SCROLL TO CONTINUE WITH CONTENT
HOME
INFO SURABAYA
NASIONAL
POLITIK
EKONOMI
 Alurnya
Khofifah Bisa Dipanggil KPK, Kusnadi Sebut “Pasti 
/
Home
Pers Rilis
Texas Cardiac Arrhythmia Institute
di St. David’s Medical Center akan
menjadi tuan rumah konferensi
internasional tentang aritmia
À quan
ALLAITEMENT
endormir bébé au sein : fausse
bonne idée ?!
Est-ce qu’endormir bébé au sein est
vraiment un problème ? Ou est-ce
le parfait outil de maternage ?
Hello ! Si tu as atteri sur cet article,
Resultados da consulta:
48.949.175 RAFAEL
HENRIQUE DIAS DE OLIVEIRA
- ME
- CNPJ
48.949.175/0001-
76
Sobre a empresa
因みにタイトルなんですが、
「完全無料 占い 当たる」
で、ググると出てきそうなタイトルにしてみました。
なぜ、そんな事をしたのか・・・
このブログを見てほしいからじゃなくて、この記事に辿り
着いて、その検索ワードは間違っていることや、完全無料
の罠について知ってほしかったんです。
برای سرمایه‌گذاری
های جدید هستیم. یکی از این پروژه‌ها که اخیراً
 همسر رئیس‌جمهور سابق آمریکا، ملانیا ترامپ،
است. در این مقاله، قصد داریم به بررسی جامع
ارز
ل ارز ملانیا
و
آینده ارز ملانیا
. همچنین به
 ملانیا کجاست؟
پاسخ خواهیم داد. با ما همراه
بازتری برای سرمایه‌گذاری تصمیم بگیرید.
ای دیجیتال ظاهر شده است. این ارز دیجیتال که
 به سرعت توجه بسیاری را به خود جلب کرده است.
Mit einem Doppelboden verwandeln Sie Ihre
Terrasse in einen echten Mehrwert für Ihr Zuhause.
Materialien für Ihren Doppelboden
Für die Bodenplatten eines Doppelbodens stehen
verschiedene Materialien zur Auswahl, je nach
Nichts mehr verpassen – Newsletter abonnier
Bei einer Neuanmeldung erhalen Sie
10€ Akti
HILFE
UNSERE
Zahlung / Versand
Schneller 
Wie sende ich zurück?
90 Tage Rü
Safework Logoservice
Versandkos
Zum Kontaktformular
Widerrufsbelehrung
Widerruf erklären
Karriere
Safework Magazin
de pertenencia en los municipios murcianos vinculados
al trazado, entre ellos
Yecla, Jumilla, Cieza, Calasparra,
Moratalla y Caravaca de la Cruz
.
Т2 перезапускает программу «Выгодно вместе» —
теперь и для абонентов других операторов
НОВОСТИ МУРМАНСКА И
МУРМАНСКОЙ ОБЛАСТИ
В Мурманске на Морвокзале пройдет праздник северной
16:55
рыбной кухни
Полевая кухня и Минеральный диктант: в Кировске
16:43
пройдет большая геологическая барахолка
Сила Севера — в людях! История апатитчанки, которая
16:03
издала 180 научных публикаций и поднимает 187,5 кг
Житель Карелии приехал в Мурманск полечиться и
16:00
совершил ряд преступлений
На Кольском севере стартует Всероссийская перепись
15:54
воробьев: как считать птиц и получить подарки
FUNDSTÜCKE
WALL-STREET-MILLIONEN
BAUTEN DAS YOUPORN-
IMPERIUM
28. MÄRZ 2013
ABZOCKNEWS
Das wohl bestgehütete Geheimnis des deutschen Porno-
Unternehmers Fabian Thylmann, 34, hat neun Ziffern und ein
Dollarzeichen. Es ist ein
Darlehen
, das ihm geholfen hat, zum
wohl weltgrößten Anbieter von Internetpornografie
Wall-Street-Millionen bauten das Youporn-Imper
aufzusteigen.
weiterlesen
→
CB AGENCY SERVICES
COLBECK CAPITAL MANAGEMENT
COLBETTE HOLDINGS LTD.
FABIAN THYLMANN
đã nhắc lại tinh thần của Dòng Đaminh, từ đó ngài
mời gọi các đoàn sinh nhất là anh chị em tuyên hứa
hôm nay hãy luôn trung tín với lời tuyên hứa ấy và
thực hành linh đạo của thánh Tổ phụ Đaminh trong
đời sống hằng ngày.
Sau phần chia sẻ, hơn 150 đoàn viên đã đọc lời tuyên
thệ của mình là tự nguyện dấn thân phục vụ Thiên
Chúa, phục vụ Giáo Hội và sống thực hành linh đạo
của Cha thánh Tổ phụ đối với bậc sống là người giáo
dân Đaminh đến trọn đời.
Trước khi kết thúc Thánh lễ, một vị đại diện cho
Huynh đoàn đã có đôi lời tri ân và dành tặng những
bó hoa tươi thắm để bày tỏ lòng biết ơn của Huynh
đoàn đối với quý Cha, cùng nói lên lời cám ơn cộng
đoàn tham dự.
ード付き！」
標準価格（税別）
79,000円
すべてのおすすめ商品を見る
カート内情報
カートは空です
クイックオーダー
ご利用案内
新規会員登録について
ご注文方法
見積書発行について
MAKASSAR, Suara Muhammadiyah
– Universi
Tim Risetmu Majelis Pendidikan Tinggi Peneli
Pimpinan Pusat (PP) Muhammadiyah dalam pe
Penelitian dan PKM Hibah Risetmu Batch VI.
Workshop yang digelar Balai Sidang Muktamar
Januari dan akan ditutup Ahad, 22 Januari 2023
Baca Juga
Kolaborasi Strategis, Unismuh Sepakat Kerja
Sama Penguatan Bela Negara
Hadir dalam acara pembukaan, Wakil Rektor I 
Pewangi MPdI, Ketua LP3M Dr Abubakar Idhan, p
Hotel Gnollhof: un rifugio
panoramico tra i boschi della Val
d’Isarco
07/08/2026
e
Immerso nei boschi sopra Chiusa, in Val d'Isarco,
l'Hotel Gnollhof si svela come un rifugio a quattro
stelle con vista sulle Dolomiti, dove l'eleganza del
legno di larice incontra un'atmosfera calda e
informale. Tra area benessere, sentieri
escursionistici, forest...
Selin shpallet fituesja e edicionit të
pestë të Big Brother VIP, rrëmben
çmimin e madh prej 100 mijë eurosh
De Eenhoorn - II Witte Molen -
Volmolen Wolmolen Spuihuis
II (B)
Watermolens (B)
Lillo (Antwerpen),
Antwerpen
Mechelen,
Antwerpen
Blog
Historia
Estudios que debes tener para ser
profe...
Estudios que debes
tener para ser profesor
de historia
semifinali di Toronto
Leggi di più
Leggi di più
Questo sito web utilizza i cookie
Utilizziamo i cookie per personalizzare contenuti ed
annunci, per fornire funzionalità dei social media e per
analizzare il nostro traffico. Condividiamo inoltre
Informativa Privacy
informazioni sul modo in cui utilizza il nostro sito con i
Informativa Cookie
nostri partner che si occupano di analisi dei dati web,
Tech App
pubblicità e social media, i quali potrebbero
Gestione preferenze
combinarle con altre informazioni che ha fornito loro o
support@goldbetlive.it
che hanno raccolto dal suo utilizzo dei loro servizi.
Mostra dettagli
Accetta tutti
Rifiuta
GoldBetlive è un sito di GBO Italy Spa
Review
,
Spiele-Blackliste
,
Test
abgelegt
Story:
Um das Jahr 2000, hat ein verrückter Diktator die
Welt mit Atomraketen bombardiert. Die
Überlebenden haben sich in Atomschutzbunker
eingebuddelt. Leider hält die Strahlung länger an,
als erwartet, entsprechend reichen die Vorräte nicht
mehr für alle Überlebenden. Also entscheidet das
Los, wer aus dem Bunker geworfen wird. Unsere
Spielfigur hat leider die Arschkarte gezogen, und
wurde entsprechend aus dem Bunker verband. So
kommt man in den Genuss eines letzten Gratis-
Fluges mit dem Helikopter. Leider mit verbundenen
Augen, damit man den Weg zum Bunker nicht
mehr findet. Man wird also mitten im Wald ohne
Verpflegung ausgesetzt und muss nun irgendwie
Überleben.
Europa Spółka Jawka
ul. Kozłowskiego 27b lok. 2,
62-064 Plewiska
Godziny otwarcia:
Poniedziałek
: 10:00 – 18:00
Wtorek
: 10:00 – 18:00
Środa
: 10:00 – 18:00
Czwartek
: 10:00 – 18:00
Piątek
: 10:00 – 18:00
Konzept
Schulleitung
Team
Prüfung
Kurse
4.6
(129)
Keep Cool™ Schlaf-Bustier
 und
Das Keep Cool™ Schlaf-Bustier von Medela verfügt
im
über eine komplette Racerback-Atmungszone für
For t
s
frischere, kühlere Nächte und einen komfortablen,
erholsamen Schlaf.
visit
□ □ □ □
== HOW TO COMPLETE THIS TASK ==
Give every line from the start of the records through the line that contains "の罠について知ってほしかったんです。" as a numbered list, both ends included and blank lines left out.

== ANSWER BELOW ==
1. SCROLL TO CONTINUE WITH CONTENT
2. HOME
3. INFO SURABAYA
4. NASIONAL
5. POLITIK
6. EKONOMI
7.  Alurnya
8. Khofifah Bisa Dipanggil KPK, Kusnadi Sebut “Pasti 
9. /
10. Home
11. Pers Rilis
12. Texas Cardiac Arrhythmia Institute
13. di St. David’s Medical Center akan
14. menjadi tuan rumah konferensi
15. internasional tentang aritmia
16. À quan
17. ALLAITEMENT
18. endormir bébé au sein : fausse
19. bonne idée ?!
20. Est-ce qu’endormir bébé au sein est
21. vraiment un problème ? Ou est-ce
22. le parfait outil de maternage ?
23. Hello ! Si tu as atteri sur cet article,
24. Resultados da consulta:
25. 48.949.175 RAFAEL
26. HENRIQUE DIAS DE OLIVEIRA
27. - ME
28. - CNPJ
29. 48.949.175/0001-
30. 76
31. Sobre a empresa
32. 因みにタイトルなんですが、
33. 「完全無料 占い 当たる」
34. で、ググると出てきそうなタイトルにしてみました。
35. なぜ、そんな事をしたのか・・・
36. このブログを見てほしいからじゃなくて、この記事に辿り
37. 着いて、その検索ワードは間違っていることや、完全無料
38. の罠について知ってほしかったんです。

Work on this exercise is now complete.